Diálogo: Mas os critérios são criados por homens, para homens, certo? Deveríamos manter o sistema como está?
Ou as mulheres deveriam melhorar ainda mais, de alguma forma? C Alte Herb: Isso mesmo. Realmente não importa se o critério faz sentido para a missão. E quando você tiver mulheres com treinamento atlético, elas já possuem todo o preparo físico graças aos seus anos como atleta. Por exemplo, eu era uma nadadora classificada na classificação nacional antes de ingressar no serviço militar. Quando alguém me dizia: “Você tem que fazer exercícios de barra fixa”, para mim estava tudo bem, não tinha problema. Mas não foi porque eu tinha treinado para atingir o padrão. Atingir o padrão não foi um problema para mim graças a todos aqueles anos nadando de uma ponta à outra da piscina.
Diálogo: Mas as pessoas dizem, por exemplo, que se colocarmos Novak Djokovic e Serena Williams na mesma quadra de tênis — ambos grandes atletas, como sabemos — Djokovic ganhará no final, não porque ele seja melhor do que Serena, mas simplesmente devido às características físicas do jogo.
C Alte Herb: Eu não tenho problema algum com isso. Os homens e as mulheres são diferentes. Se você não percebe isso, precisa fazer exame de vista.
Diálogo: Como a senhora atende às necessidades das mulheres com base no fato de serem visivelmente diferentes dos homens?
Como lida com isso? Digamos, por exemplo, com relação aos banheiros em um submarino. C Alte Herb: Quando eu entrei no serviço militar, raramente havia banheiros femininos em muitas unidades militares que visitava, porque não havia quase mulheres nas forças armadas. Tínhamos uma placa em que, de um lado, estava escrito “mulheres” e, do outro lado, “homens”, e você apenas a virava. Quando eu fui para a escola de mergulho, de fato, não tínhamos vestiários para mulheres. Havia um pequeno banheiro, com armários e duas cabines com duas mulheres ao mesmo tempo; era algo difícil. Por exemplo, estávamos na fase de treinamento de mergulho autônomo, na escola de mergulho, e nós saíamos da água com a roupa de mergulho, corríamos para o prédio — que não estava perto da água, naturalmente, mas em outro local, porque o banheiro dos homens estava perto da água. Aí tínhamos que tirar nossa roupa de mergulho, cuidar do nosso asseio pessoal, vestir o nosso uniforme e voltar para a sala de aula. Isso em 10 minutos, talvez. É difícil tirar a roupa de mergulho, em um espaço limitado, com outra mulher tentando fazer a mesma coisa e, depois, as duas terem tempo suficiente para tomar banho de chuveiro. Mas era o que tínhamos na época. E o foco era passar na escola de mergulho e não se concentrar nas dificuldades do ambiente. De certa forma, testes como este o tornam mais forte e persistente. Em última análise, você tem que decidir se vai superar as dificuldades. No meu caso, eu só queria ser mergulhadora de águas profundas da Marinha dos EUA!

Itens listados em um conjunto de dados:
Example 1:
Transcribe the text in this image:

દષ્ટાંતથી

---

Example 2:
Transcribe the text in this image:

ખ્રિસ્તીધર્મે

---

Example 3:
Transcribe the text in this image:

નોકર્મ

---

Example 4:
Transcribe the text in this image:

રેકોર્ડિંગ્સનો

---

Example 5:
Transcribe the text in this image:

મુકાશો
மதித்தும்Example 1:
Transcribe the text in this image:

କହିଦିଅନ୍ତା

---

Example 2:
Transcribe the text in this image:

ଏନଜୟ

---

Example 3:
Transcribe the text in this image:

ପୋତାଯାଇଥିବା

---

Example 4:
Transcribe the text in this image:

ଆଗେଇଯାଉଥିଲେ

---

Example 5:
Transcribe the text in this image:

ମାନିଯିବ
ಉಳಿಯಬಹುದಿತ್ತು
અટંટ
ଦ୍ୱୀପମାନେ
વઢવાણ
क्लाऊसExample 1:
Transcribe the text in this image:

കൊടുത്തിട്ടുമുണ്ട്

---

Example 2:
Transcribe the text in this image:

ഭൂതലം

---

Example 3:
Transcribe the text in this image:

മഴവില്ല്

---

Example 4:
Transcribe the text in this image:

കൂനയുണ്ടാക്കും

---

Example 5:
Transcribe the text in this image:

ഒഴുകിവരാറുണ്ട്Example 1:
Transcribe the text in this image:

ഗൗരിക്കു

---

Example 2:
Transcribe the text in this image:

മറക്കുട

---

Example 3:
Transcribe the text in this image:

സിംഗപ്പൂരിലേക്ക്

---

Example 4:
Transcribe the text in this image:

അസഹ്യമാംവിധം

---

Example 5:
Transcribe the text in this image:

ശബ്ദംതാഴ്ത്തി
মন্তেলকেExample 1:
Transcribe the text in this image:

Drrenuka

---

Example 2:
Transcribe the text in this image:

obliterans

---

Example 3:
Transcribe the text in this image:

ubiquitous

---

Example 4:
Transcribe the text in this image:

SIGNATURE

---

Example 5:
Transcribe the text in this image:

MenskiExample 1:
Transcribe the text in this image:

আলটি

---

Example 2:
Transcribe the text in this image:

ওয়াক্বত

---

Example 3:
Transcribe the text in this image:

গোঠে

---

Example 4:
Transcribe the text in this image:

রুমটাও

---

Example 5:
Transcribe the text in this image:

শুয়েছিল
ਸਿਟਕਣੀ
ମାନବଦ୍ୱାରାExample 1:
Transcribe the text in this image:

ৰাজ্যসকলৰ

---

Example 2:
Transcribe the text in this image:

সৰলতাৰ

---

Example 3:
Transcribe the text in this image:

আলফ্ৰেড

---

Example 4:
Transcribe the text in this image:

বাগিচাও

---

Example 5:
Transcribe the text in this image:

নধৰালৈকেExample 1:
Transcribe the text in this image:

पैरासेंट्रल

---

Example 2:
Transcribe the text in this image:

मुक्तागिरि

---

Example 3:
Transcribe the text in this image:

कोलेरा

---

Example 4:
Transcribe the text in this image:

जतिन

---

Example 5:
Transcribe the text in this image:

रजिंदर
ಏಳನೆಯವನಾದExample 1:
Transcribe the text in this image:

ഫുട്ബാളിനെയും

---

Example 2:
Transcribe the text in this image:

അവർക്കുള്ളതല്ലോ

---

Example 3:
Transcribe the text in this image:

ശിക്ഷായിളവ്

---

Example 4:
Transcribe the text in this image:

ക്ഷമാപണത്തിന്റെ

Exercício curto A
Redigite sem alterações o trecho da entrevista que vai de "C Alte Herb: Eu" até "diferentes dos homens?".
Exercício curto B
Segundo a entrevista, por que atingir o padrão dos exercícios de barra fixa não foi um problema para a C Alte Herb? Responda em uma a três frases.
Exercício curto C
Responda às perguntas a seguir com base na entrevista.
(i) O que estava escrito em cada lado da placa usada quando não havia banheiros femininos?
(ii) Quanto tempo, talvez, as mulheres tinham para trocar de roupa e voltar para a sala de aula durante o treinamento de mergulho autônomo?
(iii) O que a C Alte Herb queria ser?
Os registros são um material à parte, sem relação com a entrevista.

Resposta A
C Alte Herb: Eu não tenho problema algum com isso. Os homens e as mulheres são diferentes. Se você não percebe isso, precisa fazer exame de vista.
Diálogo: Como a senhora atende às necessidades das mulheres com base no fato de serem visivelmente diferentes dos homens?

Resposta B
Antes de ingressar no serviço militar, ela tinha sido nadadora na classificação nacional. Os anos nadando de uma ponta à outra da piscina já lhe tinham dado o preparo físico, e por isso ela não precisou treinar para atingir o padrão.

Resposta C
(i) De um lado estava escrito "mulheres" e, do outro, "homens".
(ii) Talvez 10 minutos.
(iii) Mergulhadora de águas profundas da Marinha dos EUA.